The Grand Hyatt is much more conveniently located. The Santiago metro station is about 1km (~0.6miles) away from the nearest subway system, so after settling into my room for a bit, I ventured out. The area around the Hyatts is mostly office space, and a large mall, but the area near the metro station has some nice looking cafes.

Santiago Metro

Santiago Metro

Arriving at the Manquehue metro station, after some mad gesturing on my part, I managed to get myself a BIP (their metro card) and got it recharged for enough money to take me to town. After studying the metro map for a bit, I concluded the Plaza de Armas station will allow me to hit most of the central attractions.

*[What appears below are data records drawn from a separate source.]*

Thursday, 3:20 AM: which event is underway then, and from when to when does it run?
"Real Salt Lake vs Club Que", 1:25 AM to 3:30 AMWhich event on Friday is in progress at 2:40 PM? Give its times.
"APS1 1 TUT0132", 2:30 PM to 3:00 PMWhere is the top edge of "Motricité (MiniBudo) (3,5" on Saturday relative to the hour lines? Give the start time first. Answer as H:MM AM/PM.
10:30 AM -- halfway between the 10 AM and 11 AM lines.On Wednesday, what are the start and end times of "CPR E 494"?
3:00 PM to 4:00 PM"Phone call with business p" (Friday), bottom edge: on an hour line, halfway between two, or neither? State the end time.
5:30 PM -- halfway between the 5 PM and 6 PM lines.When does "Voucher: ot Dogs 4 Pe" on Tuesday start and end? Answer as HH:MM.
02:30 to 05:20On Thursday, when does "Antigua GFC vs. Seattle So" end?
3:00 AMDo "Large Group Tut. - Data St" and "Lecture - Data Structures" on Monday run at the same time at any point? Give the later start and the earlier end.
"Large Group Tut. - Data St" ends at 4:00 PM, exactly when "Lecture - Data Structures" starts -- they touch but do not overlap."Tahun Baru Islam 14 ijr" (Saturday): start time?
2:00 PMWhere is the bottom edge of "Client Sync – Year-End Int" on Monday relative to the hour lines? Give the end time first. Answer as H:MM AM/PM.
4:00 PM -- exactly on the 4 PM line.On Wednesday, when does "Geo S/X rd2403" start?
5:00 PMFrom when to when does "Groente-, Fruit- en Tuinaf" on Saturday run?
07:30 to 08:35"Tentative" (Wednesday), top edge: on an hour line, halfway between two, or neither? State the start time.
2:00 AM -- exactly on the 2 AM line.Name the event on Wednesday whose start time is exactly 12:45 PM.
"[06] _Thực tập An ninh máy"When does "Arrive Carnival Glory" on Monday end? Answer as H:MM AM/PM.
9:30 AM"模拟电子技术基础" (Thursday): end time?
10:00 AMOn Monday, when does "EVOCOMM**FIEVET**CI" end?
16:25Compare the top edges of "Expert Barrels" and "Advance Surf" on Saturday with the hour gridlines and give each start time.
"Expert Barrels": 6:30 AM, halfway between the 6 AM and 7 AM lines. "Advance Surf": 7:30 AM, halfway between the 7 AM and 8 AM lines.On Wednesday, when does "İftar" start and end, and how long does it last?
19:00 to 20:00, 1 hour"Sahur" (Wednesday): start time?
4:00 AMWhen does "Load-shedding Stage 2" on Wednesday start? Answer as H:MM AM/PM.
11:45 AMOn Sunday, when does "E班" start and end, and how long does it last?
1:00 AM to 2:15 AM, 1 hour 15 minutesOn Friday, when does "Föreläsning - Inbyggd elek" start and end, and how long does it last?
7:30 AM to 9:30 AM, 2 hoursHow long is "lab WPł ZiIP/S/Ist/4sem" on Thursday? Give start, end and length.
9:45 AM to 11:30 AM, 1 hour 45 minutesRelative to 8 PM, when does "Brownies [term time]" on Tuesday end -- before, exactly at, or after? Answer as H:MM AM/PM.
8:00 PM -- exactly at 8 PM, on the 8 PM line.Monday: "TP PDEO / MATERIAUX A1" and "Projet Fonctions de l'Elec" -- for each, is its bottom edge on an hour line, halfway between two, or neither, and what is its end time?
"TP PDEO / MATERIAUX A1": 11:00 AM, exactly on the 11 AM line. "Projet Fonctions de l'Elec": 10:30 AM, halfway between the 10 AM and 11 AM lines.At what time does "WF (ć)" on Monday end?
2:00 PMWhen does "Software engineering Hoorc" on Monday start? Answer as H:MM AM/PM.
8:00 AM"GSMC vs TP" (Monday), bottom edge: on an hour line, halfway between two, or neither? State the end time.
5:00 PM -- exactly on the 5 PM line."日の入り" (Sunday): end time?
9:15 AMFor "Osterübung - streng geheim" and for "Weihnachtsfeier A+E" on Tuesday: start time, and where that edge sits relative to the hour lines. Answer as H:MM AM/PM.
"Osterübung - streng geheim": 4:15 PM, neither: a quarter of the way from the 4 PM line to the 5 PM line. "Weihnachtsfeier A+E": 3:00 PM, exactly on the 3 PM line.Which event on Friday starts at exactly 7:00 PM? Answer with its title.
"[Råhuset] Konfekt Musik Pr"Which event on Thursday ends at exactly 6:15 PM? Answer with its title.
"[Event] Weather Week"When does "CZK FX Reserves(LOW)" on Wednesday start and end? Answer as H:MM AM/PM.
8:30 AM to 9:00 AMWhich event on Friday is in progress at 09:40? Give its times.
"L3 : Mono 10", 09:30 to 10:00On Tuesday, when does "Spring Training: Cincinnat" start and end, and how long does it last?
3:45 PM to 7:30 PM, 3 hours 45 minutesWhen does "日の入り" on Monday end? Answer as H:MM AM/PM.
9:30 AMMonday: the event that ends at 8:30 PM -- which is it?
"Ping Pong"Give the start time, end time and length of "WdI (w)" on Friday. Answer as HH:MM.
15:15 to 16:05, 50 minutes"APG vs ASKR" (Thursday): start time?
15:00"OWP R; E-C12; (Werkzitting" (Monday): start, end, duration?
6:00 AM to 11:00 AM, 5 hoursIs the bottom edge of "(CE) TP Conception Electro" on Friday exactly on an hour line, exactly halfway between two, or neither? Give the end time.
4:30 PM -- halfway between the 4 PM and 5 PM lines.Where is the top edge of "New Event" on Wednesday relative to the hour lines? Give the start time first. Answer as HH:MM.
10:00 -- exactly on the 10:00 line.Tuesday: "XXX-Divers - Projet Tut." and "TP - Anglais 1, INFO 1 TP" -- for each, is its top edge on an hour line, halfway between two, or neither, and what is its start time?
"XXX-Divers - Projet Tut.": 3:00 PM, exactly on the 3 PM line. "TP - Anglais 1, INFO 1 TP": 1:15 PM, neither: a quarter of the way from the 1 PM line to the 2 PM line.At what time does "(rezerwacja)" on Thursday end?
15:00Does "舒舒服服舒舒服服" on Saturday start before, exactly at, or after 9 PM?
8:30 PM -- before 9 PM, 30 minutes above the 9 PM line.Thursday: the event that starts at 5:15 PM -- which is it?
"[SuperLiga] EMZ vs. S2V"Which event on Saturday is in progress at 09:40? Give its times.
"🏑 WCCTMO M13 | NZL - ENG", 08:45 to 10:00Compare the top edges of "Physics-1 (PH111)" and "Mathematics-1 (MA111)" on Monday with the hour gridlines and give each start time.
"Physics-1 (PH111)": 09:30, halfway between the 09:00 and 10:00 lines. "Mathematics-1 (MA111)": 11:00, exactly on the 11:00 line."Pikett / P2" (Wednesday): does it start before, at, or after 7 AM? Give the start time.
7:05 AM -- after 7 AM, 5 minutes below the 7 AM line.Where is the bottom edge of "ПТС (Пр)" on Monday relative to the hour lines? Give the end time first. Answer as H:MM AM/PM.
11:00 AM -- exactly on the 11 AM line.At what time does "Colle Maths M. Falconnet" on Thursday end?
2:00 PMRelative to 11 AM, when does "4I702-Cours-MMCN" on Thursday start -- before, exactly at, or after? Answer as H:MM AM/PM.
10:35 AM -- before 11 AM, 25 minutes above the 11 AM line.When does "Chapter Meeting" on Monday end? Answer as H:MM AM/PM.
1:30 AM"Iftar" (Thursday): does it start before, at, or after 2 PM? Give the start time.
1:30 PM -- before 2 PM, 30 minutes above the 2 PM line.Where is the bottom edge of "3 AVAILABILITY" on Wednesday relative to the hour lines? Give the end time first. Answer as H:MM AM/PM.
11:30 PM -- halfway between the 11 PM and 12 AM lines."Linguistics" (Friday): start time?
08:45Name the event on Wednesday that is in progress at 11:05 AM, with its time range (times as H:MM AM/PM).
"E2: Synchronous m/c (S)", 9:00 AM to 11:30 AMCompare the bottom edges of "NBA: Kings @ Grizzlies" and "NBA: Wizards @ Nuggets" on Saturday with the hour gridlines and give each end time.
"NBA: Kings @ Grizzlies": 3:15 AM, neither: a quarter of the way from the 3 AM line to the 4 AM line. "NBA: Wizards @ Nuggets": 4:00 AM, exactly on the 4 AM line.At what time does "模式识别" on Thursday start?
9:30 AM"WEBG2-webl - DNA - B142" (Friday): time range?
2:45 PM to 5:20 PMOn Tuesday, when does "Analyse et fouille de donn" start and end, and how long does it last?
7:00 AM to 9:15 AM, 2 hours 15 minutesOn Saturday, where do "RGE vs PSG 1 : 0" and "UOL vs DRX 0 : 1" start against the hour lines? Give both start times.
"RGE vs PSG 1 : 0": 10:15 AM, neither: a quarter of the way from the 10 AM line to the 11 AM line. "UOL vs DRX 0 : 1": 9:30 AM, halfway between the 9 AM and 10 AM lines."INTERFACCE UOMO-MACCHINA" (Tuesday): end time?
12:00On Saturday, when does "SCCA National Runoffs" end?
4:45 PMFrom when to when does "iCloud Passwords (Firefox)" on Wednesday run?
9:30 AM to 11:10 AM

Taking the metro in Santiago was an amazing experience. I’m not sure if this is a regular feature, or a standard feature, but they had the poetry of the most famous Chilean poets plastered along the interior of the metro car, so you can read some poetry on your train ride, should you have forgotten to take your reading material. This was also a reminder for me to go get a copy of Pablo Neruda’s works. Exiting the metro car at Plaza de Armas station, they also have a little branch of the Santiago library network for those who wish to borrow/return books. It’s really an excellent system if you want to encourage more literacy in a culture.

Love the little library at Plaza Armas Metro station, Santiago

I actually just walked around the town square for a little bit, around the Catedral Metropolitana de Santiago and the post office. These are very imposing structures, and in the main square, there’s a nice little pavilion, where a very intense chess tournament was going on at this point. Taking a right street, there were shops on both sides of the street. Some of these doors actually opened into large modern malls. Santiago has some cool traffic signals. When the man turns green, the LEDs actually move, to reflect how much time you have left for the crossing. For instance, when you’re left with less than ten seconds, the LED will start making rapid long strides to urge some urgency in your crossing. Also, I don’t quite know what to make of Santiago. I tried to walk towards the market, but as I was doing that, through some mad gesturing, some cops on patrol indicated to me that the area is not safe, not particularly because I had my camera slinging around.

Serious chess going on at Plaza Armas, Santiago

Post Office, Santiago

I was getting to the point of fatigue on the trip, and started seeking the familiar, so I simply ducked into the mall, and got some KFC, because I’ve been craving for fried chicken for a while. After stuffing my face, I simply took a metro back to the hotel, and enjoyed the complimentary evening hors d’oeuvres, which was excellent. The Grand Hyatt Club Lounge also offers a gorgeous view of the Andes. As the sun slowly set, I saw the different cars winding down the same snowy hairpins that I descended the night before.